> AIM OF THE EXERCISE
Reproduce the entries that follow verbatim, down to the final line.

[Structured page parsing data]

______________________________

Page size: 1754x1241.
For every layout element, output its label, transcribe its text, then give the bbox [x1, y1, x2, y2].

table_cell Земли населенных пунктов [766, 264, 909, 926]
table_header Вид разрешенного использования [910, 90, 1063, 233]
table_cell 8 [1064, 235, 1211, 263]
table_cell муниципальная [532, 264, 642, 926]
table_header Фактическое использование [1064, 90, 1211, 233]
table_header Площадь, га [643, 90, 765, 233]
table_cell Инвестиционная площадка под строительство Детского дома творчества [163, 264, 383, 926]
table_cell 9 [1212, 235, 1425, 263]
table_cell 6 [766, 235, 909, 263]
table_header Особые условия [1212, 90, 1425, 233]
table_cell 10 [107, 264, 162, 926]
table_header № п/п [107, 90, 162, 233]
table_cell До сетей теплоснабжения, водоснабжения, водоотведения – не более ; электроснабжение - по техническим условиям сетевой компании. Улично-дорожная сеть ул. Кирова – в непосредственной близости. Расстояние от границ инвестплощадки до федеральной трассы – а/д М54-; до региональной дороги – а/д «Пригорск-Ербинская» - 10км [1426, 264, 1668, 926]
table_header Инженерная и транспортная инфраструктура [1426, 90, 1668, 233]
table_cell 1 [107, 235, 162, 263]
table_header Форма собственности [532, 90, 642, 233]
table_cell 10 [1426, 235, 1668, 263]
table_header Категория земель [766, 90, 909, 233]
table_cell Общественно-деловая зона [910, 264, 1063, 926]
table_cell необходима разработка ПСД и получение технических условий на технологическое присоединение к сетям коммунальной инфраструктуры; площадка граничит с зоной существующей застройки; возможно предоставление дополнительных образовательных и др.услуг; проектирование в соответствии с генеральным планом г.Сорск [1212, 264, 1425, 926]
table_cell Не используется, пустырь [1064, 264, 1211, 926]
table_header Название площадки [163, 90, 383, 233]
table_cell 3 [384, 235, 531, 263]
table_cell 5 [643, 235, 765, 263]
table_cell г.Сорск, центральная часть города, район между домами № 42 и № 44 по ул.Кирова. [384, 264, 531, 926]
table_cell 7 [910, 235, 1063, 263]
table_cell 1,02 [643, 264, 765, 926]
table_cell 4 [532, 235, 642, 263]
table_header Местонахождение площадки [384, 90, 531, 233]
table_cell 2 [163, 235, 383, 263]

______________________________

> FINISHED EXERCISE
Page size: 1754x1241.
For every layout element, output its label, transcribe its text, then give the bbox [x1, y1, x2, y2].

table_cell Земли населенных пунктов [766, 264, 909, 926]
table_header Вид разрешенного использования [910, 90, 1063, 233]
table_cell 8 [1064, 235, 1211, 263]
table_cell муниципальная [532, 264, 642, 926]
table_header Фактическое использование [1064, 90, 1211, 233]
table_header Площадь, га [643, 90, 765, 233]
table_cell Инвестиционная площадка под строительство Детского дома творчества [163, 264, 383, 926]
table_cell 9 [1212, 235, 1425, 263]
table_cell 6 [766, 235, 909, 263]
table_header Особые условия [1212, 90, 1425, 233]
table_cell 10 [107, 264, 162, 926]
table_header № п/п [107, 90, 162, 233]
table_cell До сетей теплоснабжения, водоснабжения, водоотведения – не более ; электроснабжение - по техническим условиям сетевой компании. Улично-дорожная сеть ул. Кирова – в непосредственной близости. Расстояние от границ инвестплощадки до федеральной трассы – а/д М54-; до региональной дороги – а/д «Пригорск-Ербинская» - 10км [1426, 264, 1668, 926]
table_header Инженерная и транспортная инфраструктура [1426, 90, 1668, 233]
table_cell 1 [107, 235, 162, 263]
table_header Форма собственности [532, 90, 642, 233]
table_cell 10 [1426, 235, 1668, 263]
table_header Категория земель [766, 90, 909, 233]
table_cell Общественно-деловая зона [910, 264, 1063, 926]
table_cell необходима разработка ПСД и получение технических условий на технологическое присоединение к сетям коммунальной инфраструктуры; площадка граничит с зоной существующей застройки; возможно предоставление дополнительных образовательных и др.услуг; проектирование в соответствии с генеральным планом г.Сорск [1212, 264, 1425, 926]
table_cell Не используется, пустырь [1064, 264, 1211, 926]
table_header Название площадки [163, 90, 383, 233]
table_cell 3 [384, 235, 531, 263]
table_cell 5 [643, 235, 765, 263]
table_cell г.Сорск, центральная часть города, район между домами № 42 и № 44 по ул.Кирова. [384, 264, 531, 926]
table_cell 7 [910, 235, 1063, 263]
table_cell 1,02 [643, 264, 765, 926]
table_cell 4 [532, 235, 642, 263]
table_header Местонахождение площадки [384, 90, 531, 233]
table_cell 2 [163, 235, 383, 263]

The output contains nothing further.